Starsze panie, seks i „Pięćdziesiąt twarzy…”

Data: 2018-11-04 11:04:47 Autor: Patryk Obarski
udostępnij Tweet

Pozycja obowiązkowa (ang. Book Club) to film, który z impetem wkroczył do kin jako odpowiedź na fenomen książek i filmów z serii Pięćdziesiąt twarzy Greya E.L. James. Doborowa obsada i wykorzystanie aktualnego trendu miały być dla tej produkcji przepisem na kasowy sukces.

Diane, Vivian, Carol i Sharon to cztery przyjaciółki, które znają się od lat. Pomimo istniejących między nimi różnic, kobiety potrafią świetnie spędzać ze sobą czas i wspólnie się wspierać. Ich relacja – dość niespotykana – jest naprawdę silna, a przyjaźń nierzadko wpływa na ich codzienne życie.

Kobiety różni tryb życia, wykonywany zawód – jedna z nich jest sędzią, inna prominentną właścicielką hotelu, różna jest też ich sytuacja uczuciowa – jedynie Carol wciąż może pochwalić się życiem z mężczyzną, za którego wyszła, choć ten od pewnego czasu, coraz mniej zaangażowany jest w ich małżeństwo. Koleżanki łączy jednak miłość do literatury i ich comiesięczne, regularne spotkania klubu książki.

Pozycja obowiązkowa recenzja

Kiedy Vivian na jedno ze spotkań wybiera lekturę miesiąca – Pięćdziesiąt twarzy Greya, przyjaciółki wiedzą, że przygoda z tą książką nie skończy się dobrze. Lektura popularnego erotyku staje się zaś dla kobiet przyczynkiem do zmian o trzysta sześćdziesiąt stopni.

Choć żadna z przyjaciółek nie daje tego po sobie poznać, popularne powieści E.L. James rozpalają w nich uczucia, o których nie myślały od dawna. I zmieniają także swoje postrzeganie na definicję seksu.

Nikt nie spodziewa się bowiem, że Christian Grey i jego seks czekoladowy z sosem karmelowym i wisienką na wierzchu spowoduje, że kobiety zaczną szukać okazji, by wprowadzić w życie poznane w książce tajniki…

Wydawałoby się, że temat Pięćdziesięciu twarzy Greya został wyczerpany do cna, a rynek nasycił się erotyczną historią z elementami gry BDSM w tle.
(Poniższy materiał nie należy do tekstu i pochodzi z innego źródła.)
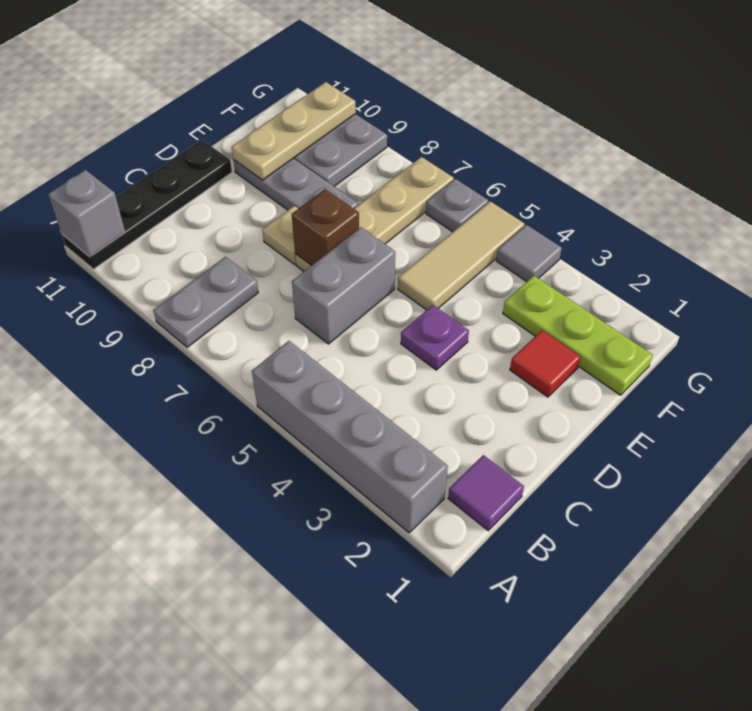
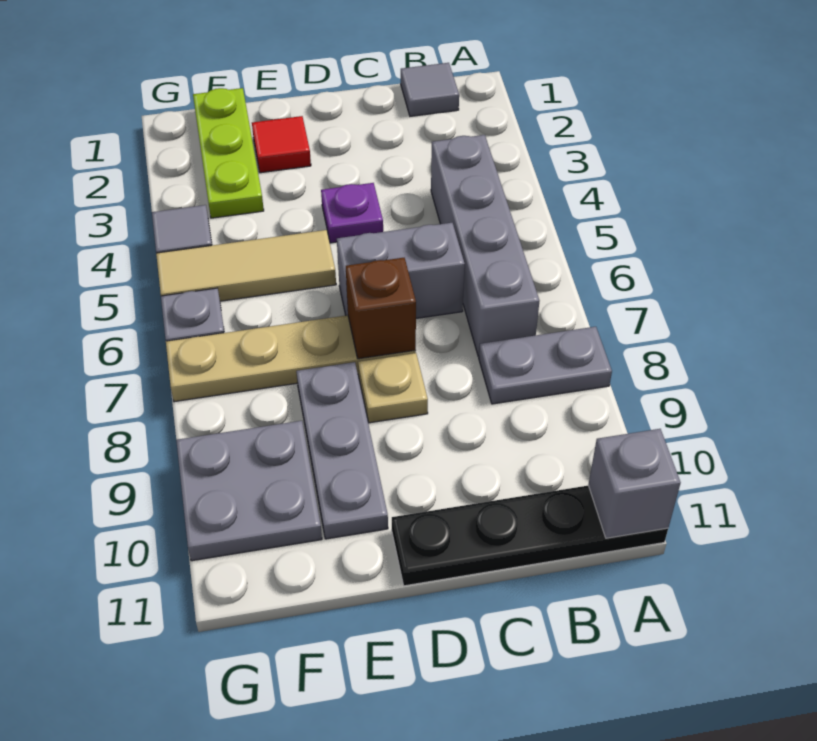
grey 1x4 brick [252,341,448,533] -> grey 1x4 brick moved to [431,135,539,356]
purple 1x1 tile [448,455,524,531] -> grey 1x1 tile [401,63,459,116]
tan 1x3 plate [232,82,356,180] -> none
Tymczasem producenci Pozycji obowiązkowej postanowili także i dla siebie odkroić kawałek tego tortu zwanego gorączką na Greya.

Koncept na ten film mógł być naprawdę niezły, jest bowiem co obśmiać. Książka E.L. James niezwykle szybko na rynku okazała się bestsellerem, ale równie szybko – jej opinia spadła, by stać się pogardzana przez masę czytelników. Dlatego też właśnie od tego tytułu uginają się bookcrossingowe półki, a antykwariaty sprzedają je za symboliczne kwoty.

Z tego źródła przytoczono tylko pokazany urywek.